(Before and after object boxes)
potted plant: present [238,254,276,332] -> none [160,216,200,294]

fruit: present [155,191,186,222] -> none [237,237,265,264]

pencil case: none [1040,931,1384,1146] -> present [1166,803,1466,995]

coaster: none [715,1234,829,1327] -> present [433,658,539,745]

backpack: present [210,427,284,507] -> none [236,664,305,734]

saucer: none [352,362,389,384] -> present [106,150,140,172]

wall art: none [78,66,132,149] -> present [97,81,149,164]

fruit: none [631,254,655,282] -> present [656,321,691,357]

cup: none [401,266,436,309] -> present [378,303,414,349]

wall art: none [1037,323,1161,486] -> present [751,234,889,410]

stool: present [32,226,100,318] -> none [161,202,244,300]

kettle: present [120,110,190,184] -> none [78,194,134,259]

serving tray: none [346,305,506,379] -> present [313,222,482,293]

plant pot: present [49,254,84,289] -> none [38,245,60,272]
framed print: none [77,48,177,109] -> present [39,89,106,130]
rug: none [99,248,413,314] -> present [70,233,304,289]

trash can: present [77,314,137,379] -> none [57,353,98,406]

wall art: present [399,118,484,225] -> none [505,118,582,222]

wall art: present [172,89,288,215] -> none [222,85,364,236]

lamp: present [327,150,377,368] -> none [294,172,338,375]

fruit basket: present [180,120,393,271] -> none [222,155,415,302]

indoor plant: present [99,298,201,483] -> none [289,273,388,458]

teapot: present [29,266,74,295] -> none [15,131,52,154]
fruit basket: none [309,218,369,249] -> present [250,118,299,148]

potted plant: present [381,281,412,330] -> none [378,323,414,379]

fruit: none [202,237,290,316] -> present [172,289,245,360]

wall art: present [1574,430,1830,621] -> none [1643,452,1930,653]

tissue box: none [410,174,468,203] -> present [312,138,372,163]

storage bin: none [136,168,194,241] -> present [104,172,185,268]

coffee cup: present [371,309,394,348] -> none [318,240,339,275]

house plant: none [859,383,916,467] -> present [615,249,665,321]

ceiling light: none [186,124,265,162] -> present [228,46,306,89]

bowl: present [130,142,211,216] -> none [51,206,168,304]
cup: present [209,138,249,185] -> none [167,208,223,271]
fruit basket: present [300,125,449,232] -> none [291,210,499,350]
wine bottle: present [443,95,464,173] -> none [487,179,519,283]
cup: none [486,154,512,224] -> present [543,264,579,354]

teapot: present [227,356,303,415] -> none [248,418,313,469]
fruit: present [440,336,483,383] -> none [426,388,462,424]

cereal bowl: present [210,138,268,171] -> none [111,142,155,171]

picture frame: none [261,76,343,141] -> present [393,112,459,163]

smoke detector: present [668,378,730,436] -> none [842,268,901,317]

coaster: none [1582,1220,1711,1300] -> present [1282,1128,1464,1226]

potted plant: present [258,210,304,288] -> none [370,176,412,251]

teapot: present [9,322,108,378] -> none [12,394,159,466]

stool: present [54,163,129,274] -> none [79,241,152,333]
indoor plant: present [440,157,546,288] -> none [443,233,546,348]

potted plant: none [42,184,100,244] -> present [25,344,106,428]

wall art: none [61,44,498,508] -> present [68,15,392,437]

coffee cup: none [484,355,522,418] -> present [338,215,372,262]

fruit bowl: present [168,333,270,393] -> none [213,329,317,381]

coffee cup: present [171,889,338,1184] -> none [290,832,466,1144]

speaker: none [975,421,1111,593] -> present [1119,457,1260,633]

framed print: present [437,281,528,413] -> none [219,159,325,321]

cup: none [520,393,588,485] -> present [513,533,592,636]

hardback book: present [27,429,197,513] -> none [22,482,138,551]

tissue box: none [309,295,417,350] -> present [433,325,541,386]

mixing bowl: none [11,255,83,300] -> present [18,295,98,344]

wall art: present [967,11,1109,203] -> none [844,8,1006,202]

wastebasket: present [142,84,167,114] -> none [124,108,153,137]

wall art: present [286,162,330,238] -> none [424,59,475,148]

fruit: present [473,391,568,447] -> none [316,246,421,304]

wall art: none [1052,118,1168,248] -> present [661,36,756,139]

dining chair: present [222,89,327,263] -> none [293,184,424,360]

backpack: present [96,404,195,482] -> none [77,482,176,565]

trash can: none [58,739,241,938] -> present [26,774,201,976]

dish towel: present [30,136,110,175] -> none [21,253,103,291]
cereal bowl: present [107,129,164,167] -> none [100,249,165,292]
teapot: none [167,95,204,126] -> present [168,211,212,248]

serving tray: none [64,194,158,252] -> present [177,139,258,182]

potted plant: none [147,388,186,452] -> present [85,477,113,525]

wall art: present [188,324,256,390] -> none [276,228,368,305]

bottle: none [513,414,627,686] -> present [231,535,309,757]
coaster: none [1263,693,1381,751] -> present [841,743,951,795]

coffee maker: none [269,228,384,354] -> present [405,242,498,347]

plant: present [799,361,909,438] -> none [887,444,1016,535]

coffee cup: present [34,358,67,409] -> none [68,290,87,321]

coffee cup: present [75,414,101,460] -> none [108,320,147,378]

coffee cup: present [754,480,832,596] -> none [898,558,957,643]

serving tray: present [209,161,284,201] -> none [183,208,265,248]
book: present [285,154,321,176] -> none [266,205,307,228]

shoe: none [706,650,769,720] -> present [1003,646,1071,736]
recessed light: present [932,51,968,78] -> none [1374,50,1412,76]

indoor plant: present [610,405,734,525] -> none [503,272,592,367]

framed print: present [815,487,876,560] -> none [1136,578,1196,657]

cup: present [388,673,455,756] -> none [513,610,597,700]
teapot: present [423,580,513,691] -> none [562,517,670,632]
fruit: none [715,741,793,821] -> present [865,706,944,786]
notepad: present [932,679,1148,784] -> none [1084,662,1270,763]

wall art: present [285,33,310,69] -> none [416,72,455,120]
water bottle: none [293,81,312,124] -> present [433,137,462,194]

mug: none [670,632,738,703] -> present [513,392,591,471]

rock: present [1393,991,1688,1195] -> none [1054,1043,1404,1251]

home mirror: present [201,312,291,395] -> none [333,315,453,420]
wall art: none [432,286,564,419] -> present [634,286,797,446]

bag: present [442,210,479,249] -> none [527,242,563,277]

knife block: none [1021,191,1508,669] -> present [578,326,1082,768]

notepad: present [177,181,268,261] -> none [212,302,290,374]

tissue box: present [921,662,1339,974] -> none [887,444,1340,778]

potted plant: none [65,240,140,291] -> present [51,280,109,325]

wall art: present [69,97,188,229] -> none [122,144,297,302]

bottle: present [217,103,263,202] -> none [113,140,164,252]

◆ Brief
Using the data above, transcribe the lines that run from the line with "teapot: present [9,322,108,378]" to the line with "potted plant: none [42,184,100,244]", both ends kept, and output nothing else.

◆ Solution
teapot: present [9,322,108,378] -> none [12,394,159,466]

stool: present [54,163,129,274] -> none [79,241,152,333]
indoor plant: present [440,157,546,288] -> none [443,233,546,348]

potted plant: none [42,184,100,244] -> present [25,344,106,428]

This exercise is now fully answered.